The migratory shorebirds of the East Atlantic flyway land in huge numbers during a migratory stopover or wintering on the French Atlantic coast. The Brouage bare mudflat (Marennes-Oléron Bay, NE Atlantic) is one of the major stopover sites in France. The particular structure and function of a food web affects the efficiency of carbon transfer. The structure and functioning of the Brouage food web is crucial for the conservation of species landing within this area because it provides sufficient food, which allows shorebirds to reach the north of Europe where they nest. The aim of this study was to describe and understand which food web characteristics support nutritional needs of birds.
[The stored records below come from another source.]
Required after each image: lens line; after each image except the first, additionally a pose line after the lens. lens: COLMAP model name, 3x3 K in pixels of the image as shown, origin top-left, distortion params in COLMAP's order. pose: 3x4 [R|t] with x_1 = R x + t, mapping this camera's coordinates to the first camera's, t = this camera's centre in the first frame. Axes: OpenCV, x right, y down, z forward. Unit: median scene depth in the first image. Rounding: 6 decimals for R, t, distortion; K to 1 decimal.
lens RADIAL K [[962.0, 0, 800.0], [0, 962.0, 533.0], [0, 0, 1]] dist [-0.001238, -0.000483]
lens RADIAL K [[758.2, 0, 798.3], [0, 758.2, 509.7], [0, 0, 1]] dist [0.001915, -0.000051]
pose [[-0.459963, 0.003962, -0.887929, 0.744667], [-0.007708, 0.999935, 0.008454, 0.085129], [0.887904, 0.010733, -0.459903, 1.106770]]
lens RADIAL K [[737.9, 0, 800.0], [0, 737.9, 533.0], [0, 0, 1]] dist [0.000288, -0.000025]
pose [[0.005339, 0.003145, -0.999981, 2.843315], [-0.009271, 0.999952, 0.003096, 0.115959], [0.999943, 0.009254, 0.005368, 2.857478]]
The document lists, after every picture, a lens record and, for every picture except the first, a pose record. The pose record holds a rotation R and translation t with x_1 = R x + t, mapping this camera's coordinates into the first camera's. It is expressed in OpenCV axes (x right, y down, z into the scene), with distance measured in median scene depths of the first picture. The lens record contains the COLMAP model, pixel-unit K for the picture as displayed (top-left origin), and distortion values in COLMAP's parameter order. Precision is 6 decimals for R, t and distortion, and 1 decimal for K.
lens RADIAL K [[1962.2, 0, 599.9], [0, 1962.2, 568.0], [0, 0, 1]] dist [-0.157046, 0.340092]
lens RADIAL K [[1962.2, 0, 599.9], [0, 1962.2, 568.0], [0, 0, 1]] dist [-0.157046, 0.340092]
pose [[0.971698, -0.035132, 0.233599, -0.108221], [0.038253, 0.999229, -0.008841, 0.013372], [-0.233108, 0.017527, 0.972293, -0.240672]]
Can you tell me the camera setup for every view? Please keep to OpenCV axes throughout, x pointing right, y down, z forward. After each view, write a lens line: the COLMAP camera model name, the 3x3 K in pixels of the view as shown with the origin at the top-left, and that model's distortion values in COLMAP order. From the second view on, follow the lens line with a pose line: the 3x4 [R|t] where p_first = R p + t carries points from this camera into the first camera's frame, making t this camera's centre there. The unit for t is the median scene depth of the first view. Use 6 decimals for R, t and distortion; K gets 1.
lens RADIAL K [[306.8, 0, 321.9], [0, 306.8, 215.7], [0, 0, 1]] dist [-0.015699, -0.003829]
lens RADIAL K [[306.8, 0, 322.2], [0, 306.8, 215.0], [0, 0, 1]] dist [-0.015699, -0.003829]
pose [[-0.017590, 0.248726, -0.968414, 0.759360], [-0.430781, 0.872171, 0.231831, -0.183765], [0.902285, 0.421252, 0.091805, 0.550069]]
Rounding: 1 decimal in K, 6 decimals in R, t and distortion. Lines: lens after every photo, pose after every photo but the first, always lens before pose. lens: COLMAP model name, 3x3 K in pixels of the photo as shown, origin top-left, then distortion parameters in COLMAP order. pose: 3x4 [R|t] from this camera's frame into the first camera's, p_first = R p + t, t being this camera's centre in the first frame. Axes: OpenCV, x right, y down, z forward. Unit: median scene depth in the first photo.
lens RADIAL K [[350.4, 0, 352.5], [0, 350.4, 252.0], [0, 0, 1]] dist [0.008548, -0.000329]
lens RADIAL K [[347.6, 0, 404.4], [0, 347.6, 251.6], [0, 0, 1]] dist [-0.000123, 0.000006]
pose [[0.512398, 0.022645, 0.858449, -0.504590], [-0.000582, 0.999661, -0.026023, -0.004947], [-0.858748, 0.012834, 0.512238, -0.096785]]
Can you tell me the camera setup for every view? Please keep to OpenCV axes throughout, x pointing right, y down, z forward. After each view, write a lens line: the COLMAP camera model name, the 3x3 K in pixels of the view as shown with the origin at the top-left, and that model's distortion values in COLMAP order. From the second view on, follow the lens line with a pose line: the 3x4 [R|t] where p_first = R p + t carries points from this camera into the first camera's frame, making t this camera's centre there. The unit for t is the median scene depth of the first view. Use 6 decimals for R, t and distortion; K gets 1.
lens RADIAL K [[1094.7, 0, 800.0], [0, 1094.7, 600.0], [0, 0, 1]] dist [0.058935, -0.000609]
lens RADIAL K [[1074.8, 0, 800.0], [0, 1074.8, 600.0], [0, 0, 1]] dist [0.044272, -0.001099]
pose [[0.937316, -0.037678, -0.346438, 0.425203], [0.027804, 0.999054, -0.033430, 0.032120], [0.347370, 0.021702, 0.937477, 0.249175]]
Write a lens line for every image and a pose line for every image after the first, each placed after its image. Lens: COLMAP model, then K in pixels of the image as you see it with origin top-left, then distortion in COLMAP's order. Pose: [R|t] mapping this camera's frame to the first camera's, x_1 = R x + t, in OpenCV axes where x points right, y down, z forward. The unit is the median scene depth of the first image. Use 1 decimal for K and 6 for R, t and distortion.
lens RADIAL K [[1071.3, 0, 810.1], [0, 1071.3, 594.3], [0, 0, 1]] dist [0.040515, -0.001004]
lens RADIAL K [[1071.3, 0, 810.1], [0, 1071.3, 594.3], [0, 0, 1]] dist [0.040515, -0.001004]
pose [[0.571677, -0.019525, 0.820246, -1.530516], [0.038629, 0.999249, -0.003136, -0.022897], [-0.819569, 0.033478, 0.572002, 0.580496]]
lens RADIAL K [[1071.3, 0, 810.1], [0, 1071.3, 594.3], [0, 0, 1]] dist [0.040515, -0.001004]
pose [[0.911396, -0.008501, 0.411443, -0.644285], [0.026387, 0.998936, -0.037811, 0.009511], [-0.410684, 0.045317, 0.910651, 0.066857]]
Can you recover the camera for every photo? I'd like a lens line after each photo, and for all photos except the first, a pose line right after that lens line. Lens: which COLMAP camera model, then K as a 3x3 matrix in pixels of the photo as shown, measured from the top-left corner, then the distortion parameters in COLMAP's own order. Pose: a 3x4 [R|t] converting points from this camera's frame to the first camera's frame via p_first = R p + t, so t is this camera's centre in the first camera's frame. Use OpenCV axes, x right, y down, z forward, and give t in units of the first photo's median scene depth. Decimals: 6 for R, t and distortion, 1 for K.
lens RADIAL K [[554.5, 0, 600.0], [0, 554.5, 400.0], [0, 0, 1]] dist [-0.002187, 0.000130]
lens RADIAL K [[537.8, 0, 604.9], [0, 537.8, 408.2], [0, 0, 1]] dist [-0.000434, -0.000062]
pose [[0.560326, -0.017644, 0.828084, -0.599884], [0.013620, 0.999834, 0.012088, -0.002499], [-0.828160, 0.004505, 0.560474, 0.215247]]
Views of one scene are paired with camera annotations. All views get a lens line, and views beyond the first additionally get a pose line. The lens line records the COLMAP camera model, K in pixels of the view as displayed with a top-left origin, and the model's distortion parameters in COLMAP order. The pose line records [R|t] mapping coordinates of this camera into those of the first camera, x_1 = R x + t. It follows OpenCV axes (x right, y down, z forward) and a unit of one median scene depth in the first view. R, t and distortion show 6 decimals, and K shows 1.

Two food-web models were constructed, based on in situ measurements that were made in February 2008 (the presence of birds) and July 2008 (absence of birds). To complete the models, allometric relationships and additional data from the literature were used. The missing flow values of the food web models were estimated by Monte Carlo Markov Chain – Linear Inverse Modelling. The flow solutions obtained were used to calculate the ecological network analysis indices, which estimate the emergent properties of the functioning of a food-web. The total activities of the Brouage ecosystem in February and July are significantly different. The specialisation of the trophic links within the ecosystem does not appear to differ between the two models. In spite of a large export of carbon from the primary producer and detritus in winter, the higher recycling leads to a similar retention of carbon for the two seasons. It can be concluded that in February, the higher activity of the ecosystem coupled with a higher cycling and a mean internal organization, ensure the sufficient feeding of the migratory shorebirds.